Cansaço psicológico

 

Descrição da imagem: homem de olhos fechados apoiando o rosto numa das mãos.

A grande maioria das pessoas pode pensar no cansaço como um estado físico. O suor, a sensação corporal de uma dor leve nos músculos, um desejo quase que incontrolável de deitar-se ou apenas ficar quieto num canto. Porém, aqui no Brasil precisamos entender que nossa cultura, que é em grande parte conservadora, tende a louvar esse tipo de estado corpóreo.

Isto porque o trabalho físico pode ter mais valor moral pro povo do que o trabalho intelectual.

Parece existir uma hierarquia moral entre o trabalho intelectual e o trabalho físico, sendo que o segundo aparenta ter mais valor. E não estamos falando aqui (obviamente) de recompensa financeira, mas sim de um reconhecimento simbólico que atravessa nossas relações sociais.

É claro que existe uma vantagem socioeconômica em exercer um trabalho intelectual. Não depender do esforço físico para sobreviver num país tão desigual quanto o nosso tem claramente que ser encarado como uma vantagem. Porém, pode acontecer do sujeito que sobe de classe econômica não conseguir reconhecer seu esforço quando o mesmo não é físico.

E não reconhecer o próprio sofrimento, grande parte das vezes, é uma receita pronta para o adoecimento psicológico.

Precisamos sim reconhecer os privilégios do trabalho intelectual, mas sem nos entregar ao stress seguindo comportamentos que são em grande parte autodestrutivos como ignorar sinais de ansiedade e depressão. O adoecimento da mente é um grande problema numa sociedade que tem dificuldade de reconhecer esse tipo de sofrimento como válido.

Não é raro ver na nossa cultura discursos negacionistas em relação ao sofrimento de ordem psicológica, sendo que em sua forma mais branda, esse tipo de preconceito em cuidado de saúde se faz dando a entender que sofrer por questões psicológicas seria uma fraqueza ou desvio de caráter.

É por isso que o trabalhador, principalmente aquele que vem de uma origem mais humilde não se permite reconhecer o cansaço psicológico.

Nos obrigamos a trabalhar mais porque é apenas mais um relatório, mais uma reunião. As vezes lembrando que nossos ascendentes trabalharam talvez por 30, 50 anos vivendo do suor e do sangue. Não aceitamos dizer que é demais, ou que não estamos dando conta, até porque muitas vezes a pobreza nos ensina que demonstrar fraqueza é abrir brecha para que a chance (as vezes rara) de ser bem-sucedidos possa escapar.

... E adoecemos.

Na ausência de um escape simbólico para o cansaço psicológico, o corpo começa a autenticar esse cansaço ou esse sofrimento de forma física. Então entra em jogo a somatização do sofrimento, seja através da ansiedade, das crises de pânico, até mesmo da piora de doenças já existentes, mesmo com eventos como a queda da imunidade ou outras situações. - Lembrando é claro que patologias psicossomáticas carecem de avaliação médica.

Agravante na psicologia preta.

Em indivíduos de ascendência africana, é importante destacar que o racismo estrutural tem em seu modus operandi nefasto a disseminação de mitos contra as pessoas negras como dizer que as pessoas escravizadas ou ex-escravizadas eram "preguiçosas". 

Esse estigma bizarro persiste até mesmo hoje fazendo muitas vezes que pessoas negras sejam tratadas de forma mais severa por seus superiores ou fazendo com que elas próprias exijam de si mesmas muito mais do que outras pessoas. Esse assunto é discutido também quando se fala, por exemplo de conceitos como black excelence.

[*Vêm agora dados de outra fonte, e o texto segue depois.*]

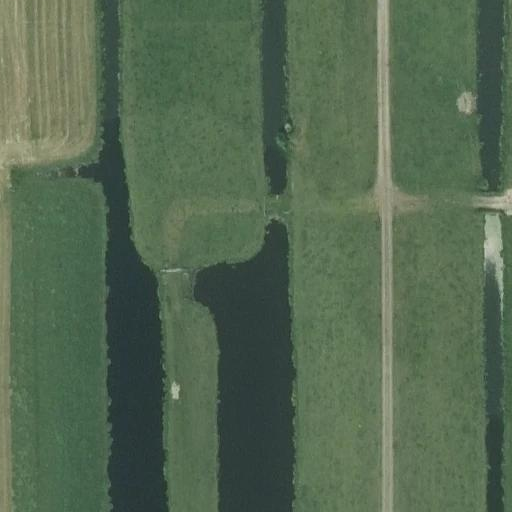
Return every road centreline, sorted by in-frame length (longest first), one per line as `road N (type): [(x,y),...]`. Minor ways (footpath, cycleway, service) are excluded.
road 1 (track): [(247,208),(384,203),(382,0)]
road 2 (track): [(389,511),(384,203)]
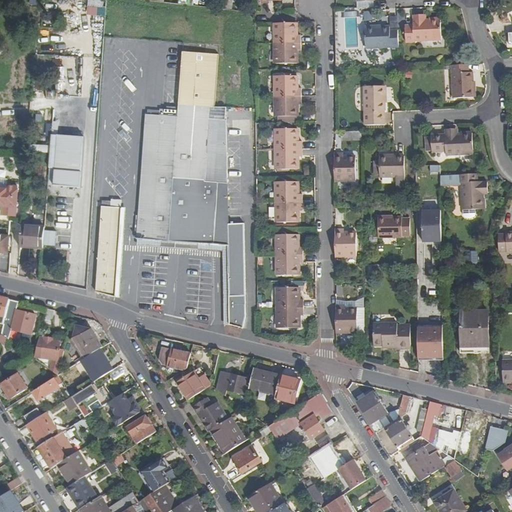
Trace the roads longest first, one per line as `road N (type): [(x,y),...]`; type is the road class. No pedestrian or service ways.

Porém o fato é que o racismo estrutural pode agravar ainda mais o cansaço psicológico em pessoas negras por conta do que relatamos acima.  

Como evitar que o cansaço psicológico se torne um processo de adoecimento?

É importante destacar que qualquer sintoma físico deve ser avaliado por um médico e que a melhor forma de tratar transtornos como ansiedade, depressão e outros é através de intervenção psicológica e psiquiátrica quando necessário.

Porém sempre podemos prestar mais atenção no nosso corpo fazendo as seguintes perguntas:

  1. O que eu estou sentindo?
  2. Em que parte do corpo estou sentindo isso?
  3. Em que local isso costuma acontecer?
  4. Qual o tipo de situação acontece antes, durante e depois de eu sentir isso?

Ao fazer essas perguntas estaremos mapeando nosso comportamento e entendendo um pouco mais sobre o que nos cansa. Assim podemos perceber os nossos limites e adquirir aparato simbólico para que possamos lidar verbalmente com essas situações. Entender os processos que acontecem a nossa volta e influenciam nosso comportamento é uma forma de lidar com eles.

Mas como sempre, reforçamos que a intervenção mais segura é sempre procurar ajuda profissional!